- Size: 7,000 self-published books - 985 million words
- Creator(s): University of Toronto and MIT
- Date of release: 2015

= BookCorpus =

Book dataset

BookCorpus (also sometimes referred to as the Toronto Book Corpus) is a dataset consisting of the text of around 7,000 self-published books scraped from the indie ebook distribution website Smashwords. It was the main corpus used to train the initial GPT model by OpenAI, and has been used as training data for other early large language models including Google's BERT. The dataset consists of around 985 million words, and the books that comprise it span a range of genres, including romance, science fiction, and fantasy.

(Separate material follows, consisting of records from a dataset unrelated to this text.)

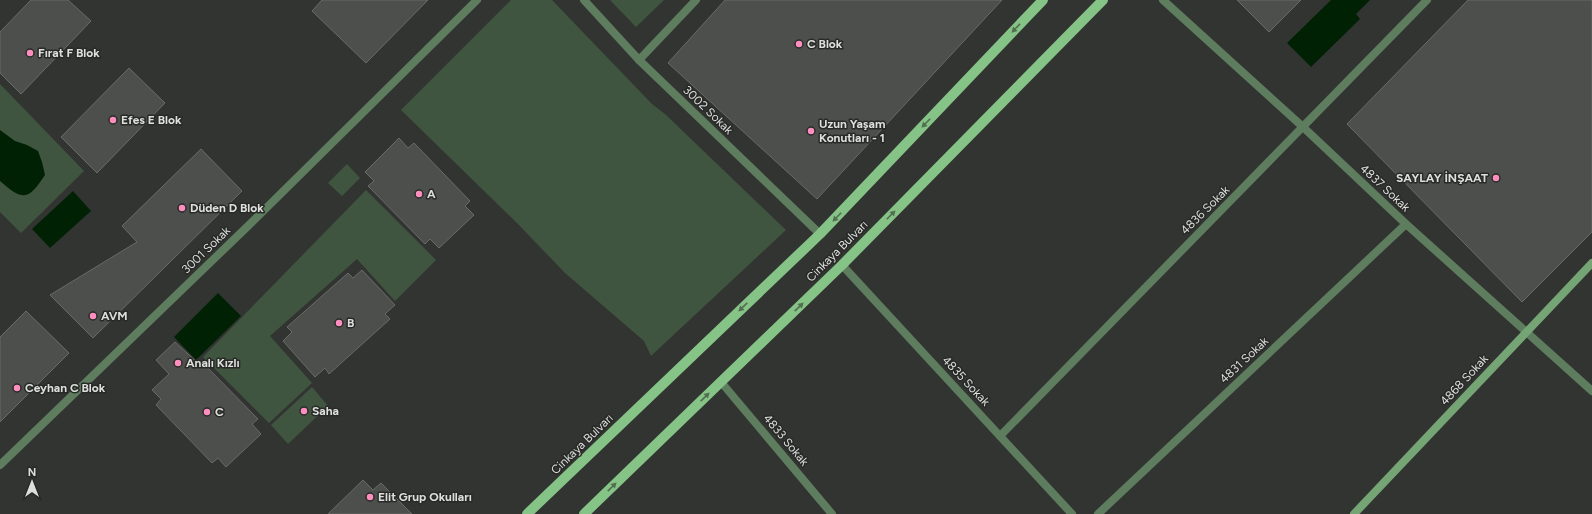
<svg xmlns="http://www.w3.org/2000/svg" width="1592" height="514" font-family="Figtree,sans-serif">
	<rect width="100%" height="100%" fill="#323431"/>
	<g fill="#3f553f">
		<path d="M511 0H552L652 104 665 114 786 230 651 356 644 341 565 273 517 223 401 110Z"/>
		<path d="M610 0H664L636 27Z"/>
		<path d="M0 84 84 171 21 233 0 212Z"/>
		<path d="M347 164 360 178 342 196 328 183Z"/>
		<path d="M366 190 436 260 395 301 357 259 270 336 312 383 269 423 203 357Z"/>
		<path d="M312 387 328 406 288 444 271 425Z"/>
	</g>
	<g fill="#012104">
		<path d="M1331 0H1370L1356 14 1360 19 1311 67 1287 43Z"/>
		<path d="M0 130 15 141 27 145 38 151 42 162 45 175C28 201 23 201 0 181Z"/>
		<path d="M73 191 91 211 50 248 32 229Z"/>
		<path d="M218 293 241 316 196 360 174 337Z"/>
	</g>
	<g fill="#4d4f4c" stroke="#686b68">
		<path d="M31 0H68L91 21 21 94 0 73V32Z"/>
		<path d="M322 0H428L366 63 312 11Z"/>
		<path d="M725 0H1002L817 199 668 63Z"/>
		<path d="M1237 0H1301L1269 32Z"/>
		<path d="M1468 0H1592V232L1522 302 1347 124Z"/>
		<path d="M129 68 165 103 97 173 61 137Z"/>
		<path d="M399 138 408 148 414 143 470 201 465 206 474 215 439 248 430 239 425 244 368 186 374 181 365 172Z"/>
		<path d="M201 149 242 191 93 338 50 295 137 242 122 226Z"/>
		<path d="M362 270 395 305 385 314 390 319 329 374 325 368 315 377 283 341 292 332 287 327 348 273 353 278Z"/>
		<path d="M26 311 69 353 0 422V337Z"/>
		<path d="M175 342 199 364 201 361 258 419 252 424 261 434 226 467 218 458 212 463 156 405 161 399 152 390 169 374 156 360Z"/>
		<path d="M363 480 373 490 381 483 412 514H328Z"/>
	</g>
	<g fill="none" stroke-linecap="round" stroke-linejoin="round">
		<g stroke="#5e7c5e" stroke-width="8">
			<path d="M584 0 639 60 820 234"/>
			<path d="M1163 0 1303 127 1406 224 1592 391"/>
			<path d="M639 60 696 0"/>
			<path d="M842 265 1072 514"/>
			<path d="M721 382 832 514"/>
			<path d="M1000 436 1427 0"/>
			<path d="M0 465 248 226 477 0"/>
			<path d="M1098 514 1406 224"/>
		</g>
		<path stroke="#75a475" stroke-width="8" d="M1354 514 1592 263"/>
		<g stroke="#86c386" stroke-width="10">
			<path d="M527 514 820 234 1043 0"/>
			<path d="M584 514 842 265 1103 0"/>
		</g>
	</g>
	<defs><path id="oneway-solid" d="M-6-.8H1V-3.2L6.5 0L1 3.2V.8H-6Z"/></defs>
	<g fill="#526f52">
		<use href="#oneway-solid" transform="translate(1016 28) rotate(134)"/>
		<use href="#oneway-solid" transform="translate(926 123) rotate(134)"/>
		<use href="#oneway-solid" transform="translate(891 215) rotate(-45)"/>
		<use href="#oneway-solid" transform="translate(837 217) rotate(134)"/>
		<use href="#oneway-solid" transform="translate(743 307) rotate(136)"/>
		<use href="#oneway-solid" transform="translate(799 307) rotate(-44)"/>
		<use href="#oneway-solid" transform="translate(705 397) rotate(-44)"/>
		<use href="#oneway-solid" transform="translate(612 487) rotate(-44)"/>
	</g>
	<g fill="#fe8ebd" stroke="#282a28" stroke-width="1.5">
		<circle cx="799" cy="44" r="4"/>
		<circle cx="30" cy="53" r="4"/>
		<circle cx="113" cy="120" r="4"/>
		<circle cx="811" cy="131" r="4"/>
		<circle cx="1496" cy="178" r="4"/>
		<circle cx="419" cy="194" r="4"/>
		<circle cx="182" cy="208" r="4"/>
		<circle cx="93" cy="316" r="4"/>
		<circle cx="339" cy="323" r="4"/>
		<circle cx="178" cy="363" r="4"/>
		<circle cx="17" cy="388" r="4"/>
		<circle cx="304" cy="411" r="4"/>
		<circle cx="207" cy="412" r="4"/>
		<circle cx="370" cy="497" r="4"/>
	</g>
	<g text-anchor="middle" dominant-baseline="central" stroke-width="3" stroke-linejoin="round" paint-order="stroke">
		<g font-size="12" font-weight="bold" fill="#dedfdd" stroke="#282a28" text-anchor="start">
			<text x="807" y="44">C Blok</text>
			<text x="38" y="53">Fırat F Blok</text>
			<text x="121" y="120">Efes E Blok</text>
			<text x="819" y="124">Uzun Yaşam<tspan x="819" dy="14">Konutları - 1</tspan></text>
			<text x="1488" y="178" text-anchor="end">SAYLAY İNŞAAT</text>
			<text x="427" y="194">A</text>
			<text x="190" y="208">Düden D Blok</text>
			<text x="101" y="316">AVM</text>
			<text x="347" y="323">B</text>
			<text x="186" y="363">Analı Kızlı</text>
			<text x="25" y="388">Ceyhan C Blok</text>
			<text x="312" y="411">Saha</text>
			<text x="215" y="412">C</text>
			<text x="378" y="497">Elit Grup Okulları</text>
		</g>
		<g font-size="12" fill="#dedfdd" stroke="#282a28">
			<text transform="translate(708 110) rotate(44)">3002 Sokak</text>
			<text transform="translate(1385 188) rotate(43)">4837 Sokak</text>
			<text transform="translate(1205 210) rotate(-45)">4836 Sokak</text>
			<text transform="translate(206 250) rotate(-44)">3001 Sokak</text>
			<text transform="translate(837 251) rotate(-45)">Cinkaya Bulvarı</text>
			<text transform="translate(1244 360) rotate(-43)">4831 Sokak</text>
			<text transform="translate(1464 380) rotate(-47)">4868 Sokak</text>
			<text transform="translate(966 381) rotate(47)">4835 Sokak</text>
			<text transform="translate(786 440) rotate(50)">4833 Sokak</text>
			<text transform="translate(582 444) rotate(-44)">Cinkaya Bulvarı</text>
		</g>
	</g>
	<g transform="translate(32 482)" stroke="#282a28" stroke-width="3" paint-order="stroke">
	<path d="M0-3L7 15L0 10L-7 15Z" fill="#dedfdd"/>
	<text y="-6" font-size="11" font-weight="bold" text-anchor="middle" fill="#dedfdd">N</text>
	</g>
</svg>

The corpus was introduced in a 2015 paper by researchers from the University of Toronto and MIT titled "Aligning Books and Movies: Towards Story-like Visual Explanations by Watching Movies and Reading Books".
The authors described it as consisting of "free books written by yet unpublished authors," yet this is factually incorrect. These books were published by self-published ("indie") authors who priced them at free; the books were downloaded without the consent or permission of Smashwords or Smashwords authors and in violation of the Smashwords Terms of Service. The dataset was initially hosted on a University of Toronto webpage. An official version of the original dataset is no longer publicly available, though at least one substitute, BookCorpusOpen, has been created. Though not documented in the original 2015 paper, the site from which the corpus's books were scraped is now known to be Smashwords.